◆ **ACTIVITY**
Where an entry below contains an image, skip the image and reproduce the rest exactly.

◆ **MATERIAL FOR THIS TASK**
┄┄┄┄┄┄

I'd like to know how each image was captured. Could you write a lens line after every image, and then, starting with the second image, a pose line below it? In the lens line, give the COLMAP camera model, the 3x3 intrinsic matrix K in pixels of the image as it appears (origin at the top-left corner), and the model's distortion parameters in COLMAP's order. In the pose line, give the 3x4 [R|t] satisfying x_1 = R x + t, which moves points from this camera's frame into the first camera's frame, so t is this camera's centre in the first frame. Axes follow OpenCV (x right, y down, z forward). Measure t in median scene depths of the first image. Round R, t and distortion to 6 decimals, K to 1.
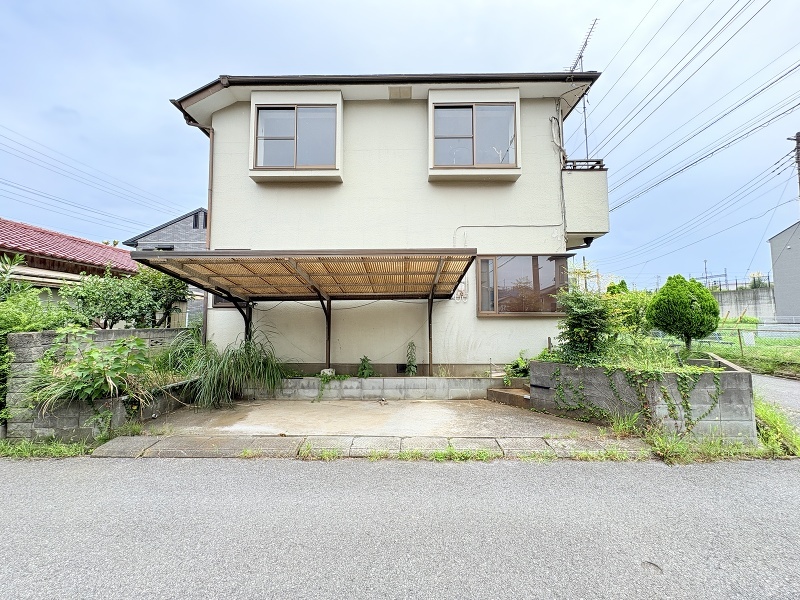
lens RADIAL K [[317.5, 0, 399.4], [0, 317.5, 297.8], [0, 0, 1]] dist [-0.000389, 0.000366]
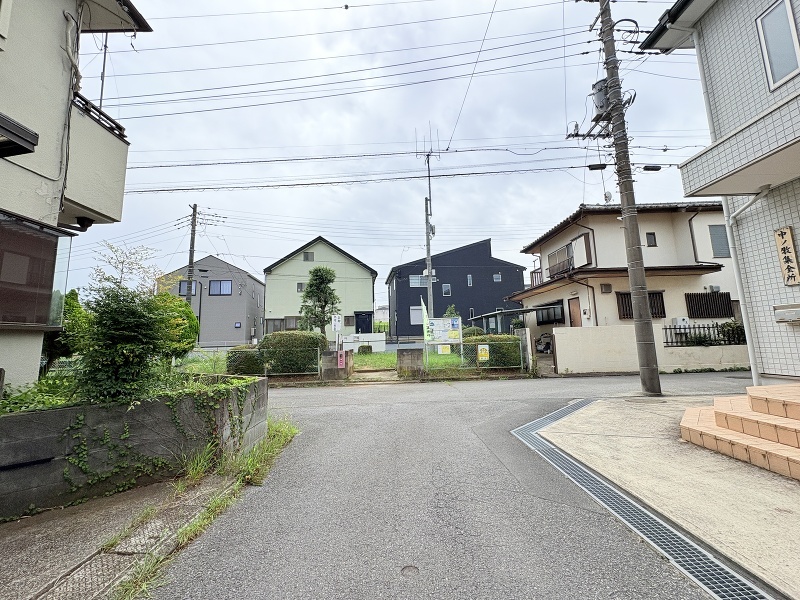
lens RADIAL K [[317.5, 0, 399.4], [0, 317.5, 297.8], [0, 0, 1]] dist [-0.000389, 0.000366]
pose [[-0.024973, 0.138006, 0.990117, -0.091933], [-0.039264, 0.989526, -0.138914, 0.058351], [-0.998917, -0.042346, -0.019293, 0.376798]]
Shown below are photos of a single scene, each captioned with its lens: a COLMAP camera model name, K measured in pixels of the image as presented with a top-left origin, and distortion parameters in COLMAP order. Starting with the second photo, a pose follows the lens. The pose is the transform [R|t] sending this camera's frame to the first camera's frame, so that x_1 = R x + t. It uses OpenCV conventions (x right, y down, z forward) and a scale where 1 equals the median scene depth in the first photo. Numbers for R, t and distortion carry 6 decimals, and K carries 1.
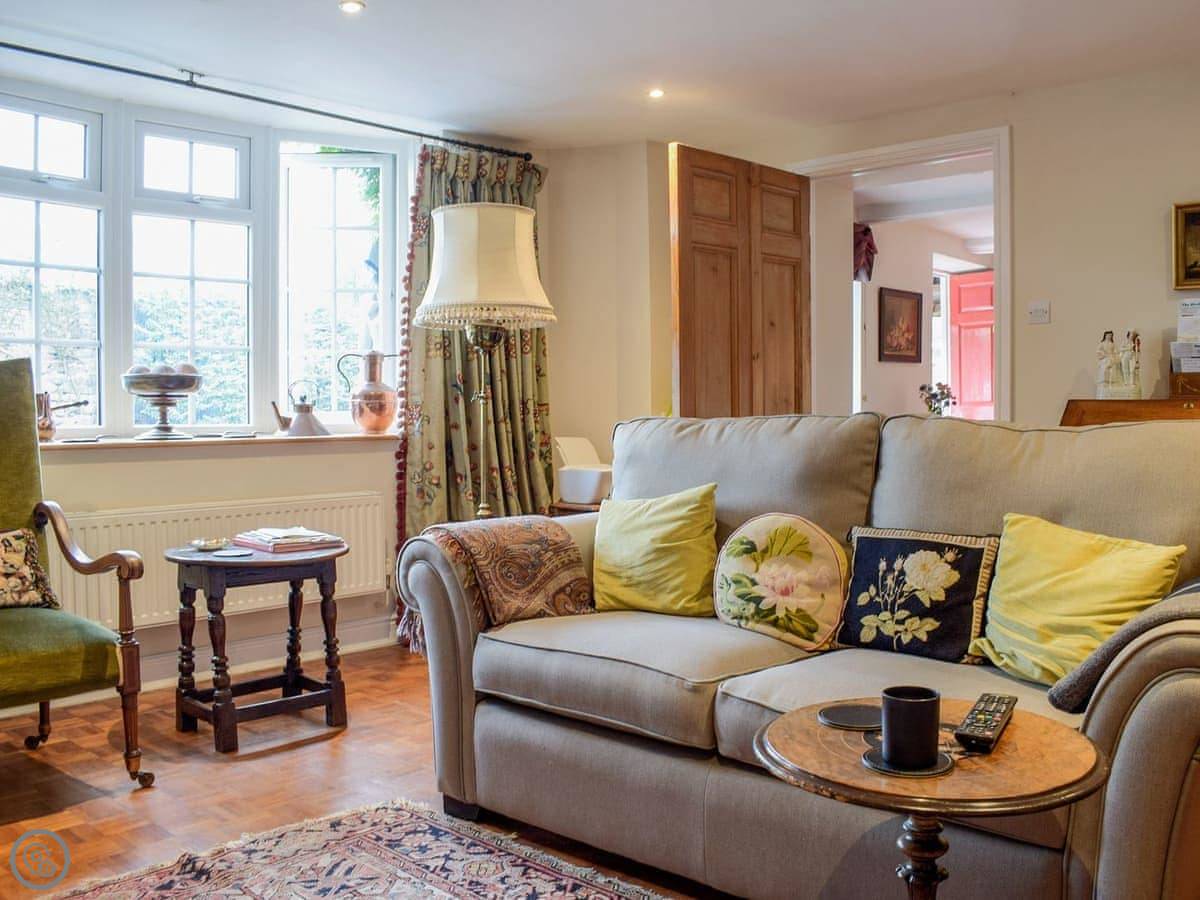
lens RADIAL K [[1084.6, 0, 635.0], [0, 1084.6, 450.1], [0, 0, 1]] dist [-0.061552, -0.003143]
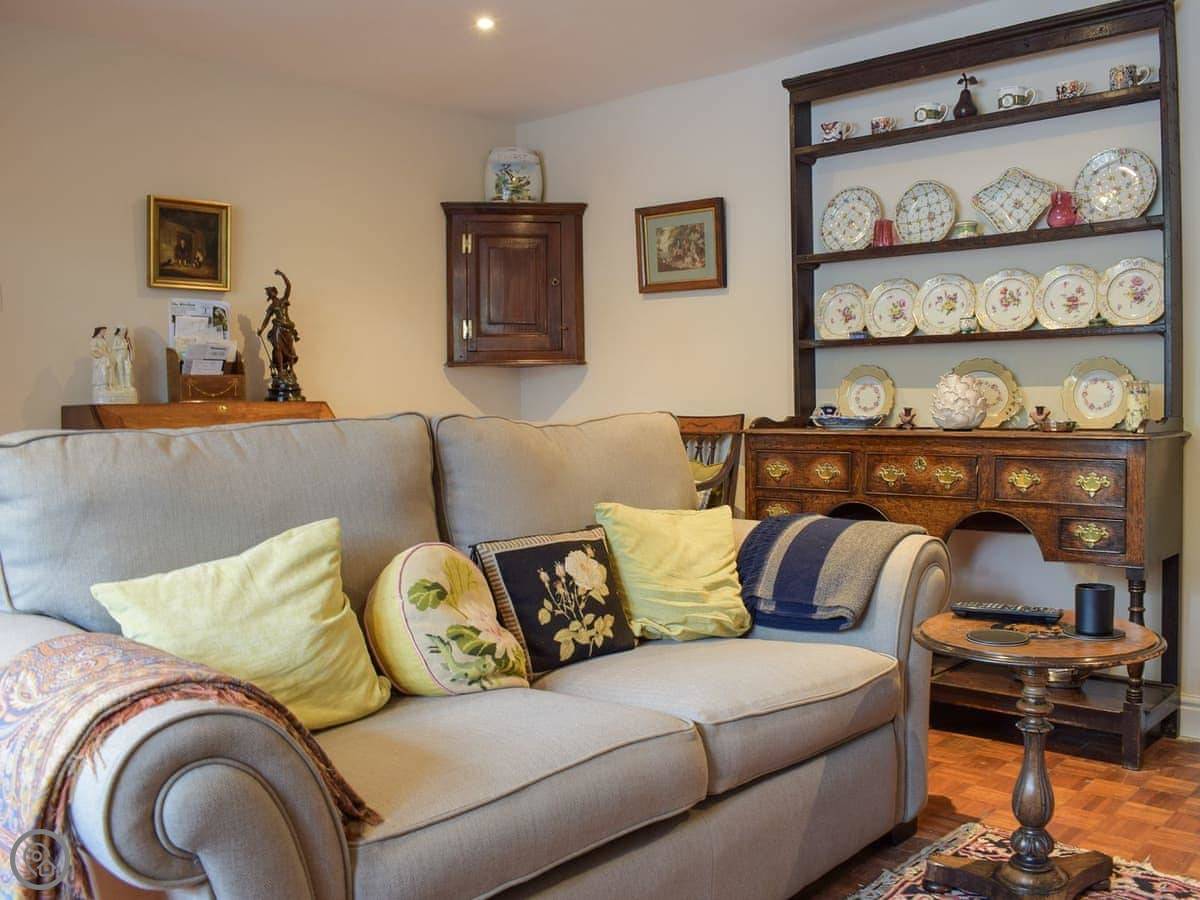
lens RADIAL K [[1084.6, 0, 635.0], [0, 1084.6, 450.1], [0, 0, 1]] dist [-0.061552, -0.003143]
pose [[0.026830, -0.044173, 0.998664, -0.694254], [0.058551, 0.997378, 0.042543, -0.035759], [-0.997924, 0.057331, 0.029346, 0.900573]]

┄┄┄┄┄┄

◆ **TASK OUTPUT**
I'd like to know how each image was captured. Could you write a lens line after every image, and then, starting with the second image, a pose line below it? In the lens line, give the COLMAP camera model, the 3x3 intrinsic matrix K in pixels of the image as it appears (origin at the top-left corner), and the model's distortion parameters in COLMAP's order. In the pose line, give the 3x4 [R|t] satisfying x_1 = R x + t, which moves points from this camera's frame into the first camera's frame, so t is this camera's centre in the first frame. Axes follow OpenCV (x right, y down, z forward). Measure t in median scene depths of the first image. Round R, t and distortion to 6 decimals, K to 1.
lens RADIAL K [[317.5, 0, 399.4], [0, 317.5, 297.8], [0, 0, 1]] dist [-0.000389, 0.000366]
lens RADIAL K [[317.5, 0, 399.4], [0, 317.5, 297.8], [0, 0, 1]] dist [-0.000389, 0.000366]
pose [[-0.024973, 0.138006, 0.990117, -0.091933], [-0.039264, 0.989526, -0.138914, 0.058351], [-0.998917, -0.042346, -0.019293, 0.376798]]
Shown below are photos of a single scene, each captioned with its lens: a COLMAP camera model name, K measured in pixels of the image as presented with a top-left origin, and distortion parameters in COLMAP order. Starting with the second photo, a pose follows the lens. The pose is the transform [R|t] sending this camera's frame to the first camera's frame, so that x_1 = R x + t. It uses OpenCV conventions (x right, y down, z forward) and a scale where 1 equals the median scene depth in the first photo. Numbers for R, t and distortion carry 6 decimals, and K carries 1.
lens RADIAL K [[1084.6, 0, 635.0], [0, 1084.6, 450.1], [0, 0, 1]] dist [-0.061552, -0.003143]
lens RADIAL K [[1084.6, 0, 635.0], [0, 1084.6, 450.1], [0, 0, 1]] dist [-0.061552, -0.003143]
pose [[0.026830, -0.044173, 0.998664, -0.694254], [0.058551, 0.997378, 0.042543, -0.035759], [-0.997924, 0.057331, 0.029346, 0.900573]]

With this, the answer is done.